Enliven the mid-border of the late summer garden with this perennial combination of sneezewort ‘Coppelia’ and Menzies’ burnet. The show begins in mid summer when the burnet begins to bloom and reaches a climax when the flowers of ‘Cappelia’ join the scene and continues into mid fall. The rich autumn colors of the flowers complement each other while the shape and texture of the flowers provide contrast. Both plants grow well in moist, well-drained soil and full sun, although the burnet can take some shade. The flowers of both plants attract butterflies.
Sneezewort (Helenium (hybrid) ‘Coppelia’
The daisy-like flowers are about two inches across and have dome like centers yellow-orange centers. The dark green lance-shaped leaves are up to six inches long and are borne on stiff, erect stems. Plants can be cut back in early summer to produce stocker plants and increase branching and flowering.

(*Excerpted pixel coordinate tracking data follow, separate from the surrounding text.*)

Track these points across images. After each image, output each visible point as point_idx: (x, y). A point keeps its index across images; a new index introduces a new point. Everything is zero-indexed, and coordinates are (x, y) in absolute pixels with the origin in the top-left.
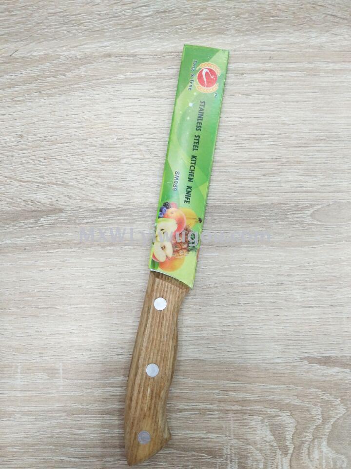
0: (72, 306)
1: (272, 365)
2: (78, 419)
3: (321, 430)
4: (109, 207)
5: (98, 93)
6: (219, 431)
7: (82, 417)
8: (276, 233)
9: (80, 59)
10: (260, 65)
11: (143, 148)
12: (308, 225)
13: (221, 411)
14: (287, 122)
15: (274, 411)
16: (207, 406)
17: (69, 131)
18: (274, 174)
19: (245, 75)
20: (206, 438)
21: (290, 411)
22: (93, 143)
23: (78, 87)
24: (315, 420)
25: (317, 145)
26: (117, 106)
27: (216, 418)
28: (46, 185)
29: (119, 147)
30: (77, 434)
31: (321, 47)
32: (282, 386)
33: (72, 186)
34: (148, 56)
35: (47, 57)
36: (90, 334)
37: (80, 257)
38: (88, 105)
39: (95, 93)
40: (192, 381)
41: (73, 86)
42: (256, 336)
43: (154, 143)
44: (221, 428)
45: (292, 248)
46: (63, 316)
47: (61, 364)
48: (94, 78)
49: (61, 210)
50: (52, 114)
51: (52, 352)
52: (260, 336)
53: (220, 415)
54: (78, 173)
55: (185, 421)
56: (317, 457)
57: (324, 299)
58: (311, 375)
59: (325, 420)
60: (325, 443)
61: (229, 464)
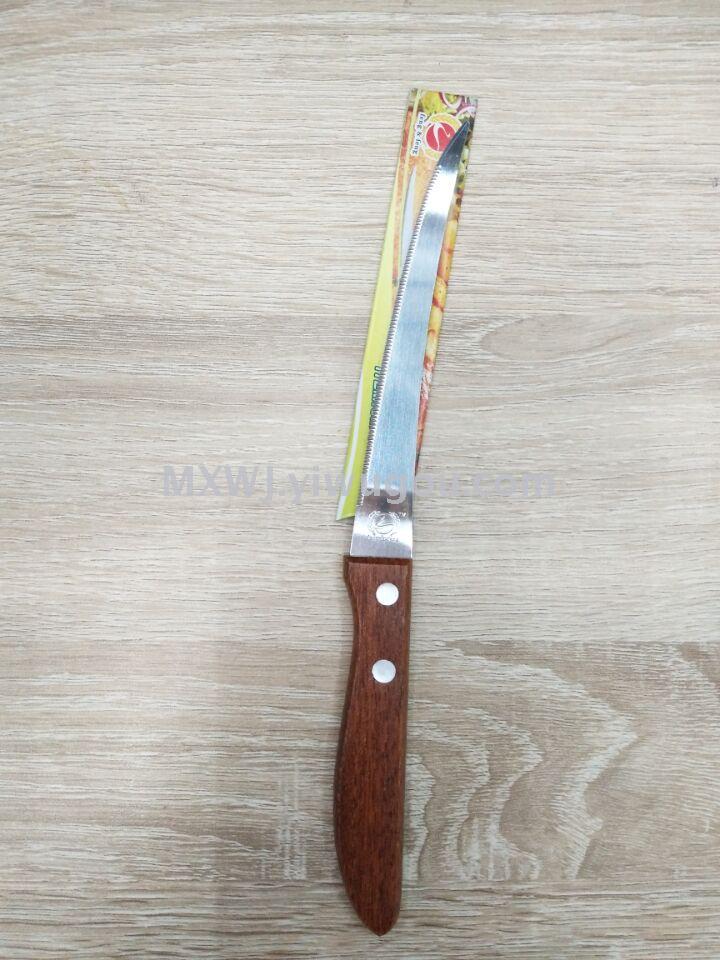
3: (486, 797)
4: (50, 314)
5: (33, 71)
6: (267, 793)
10: (383, 18)
11: (125, 188)
12: (473, 361)
13: (275, 749)
16: (245, 738)
19: (350, 38)
20: (241, 807)
21: (421, 754)
22: (18, 179)
24: (474, 776)
25: (500, 191)
27: (263, 765)
29: (72, 187)
38: (11, 96)
39: (26, 71)
43: (149, 178)
44: (273, 786)
45: (439, 412)
48: (27, 39)
53: (272, 760)
56: (477, 857)
57: (501, 520)
58: (469, 680)
59: (496, 777)
60: (494, 827)
61: (288, 865)
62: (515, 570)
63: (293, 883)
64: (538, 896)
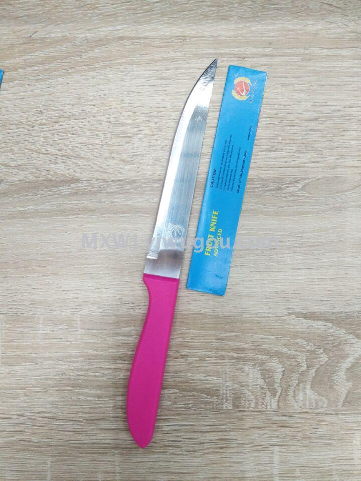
0: (88, 266)
1: (264, 319)
2: (93, 363)
3: (305, 375)
4: (122, 178)
5: (111, 73)
6: (215, 374)
7: (97, 362)
8: (270, 203)
9: (95, 41)
10: (260, 50)
11: (152, 125)
12: (299, 196)
13: (219, 357)
14: (284, 104)
15: (264, 358)
16: (206, 353)
17: (86, 108)
18: (269, 150)
19: (246, 59)
20: (205, 380)
21: (278, 358)
22: (106, 120)
23: (92, 68)
24: (300, 367)
25: (310, 124)
26: (128, 86)
27: (214, 363)
28: (65, 158)
29: (130, 124)
30: (92, 377)
31: (316, 34)
32: (272, 337)
33: (88, 158)
34: (157, 40)
35: (65, 39)
36: (104, 290)
37: (95, 223)
38: (102, 84)
39: (108, 73)
40: (194, 331)
41: (88, 67)
42: (251, 293)
43: (162, 120)
44: (218, 372)
45: (285, 217)
46: (80, 274)
47: (78, 316)
48: (108, 59)
49: (78, 181)
50: (70, 91)
51: (70, 305)
52: (254, 294)
53: (218, 361)
54: (93, 147)
55: (187, 366)
56: (302, 399)
57: (311, 262)
58: (297, 328)
59: (309, 367)
60: (308, 387)
61: (225, 403)
62: (316, 283)
63: (227, 411)
64: (326, 414)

Bloom Time: Late summer into fall
Size: 2-4′ H x 1-1.5′ W
Hardiness: Zones 3-8
Menzies’ Burnet (Sanguisorba menziesii)
This native of Alaska forms a low mound of deeply divided grey-green leaves. During the summer long slender stems emerge from the foliage bearing spikes of small maroon flowers. Although rhizomateous, plants are not known to be invasve.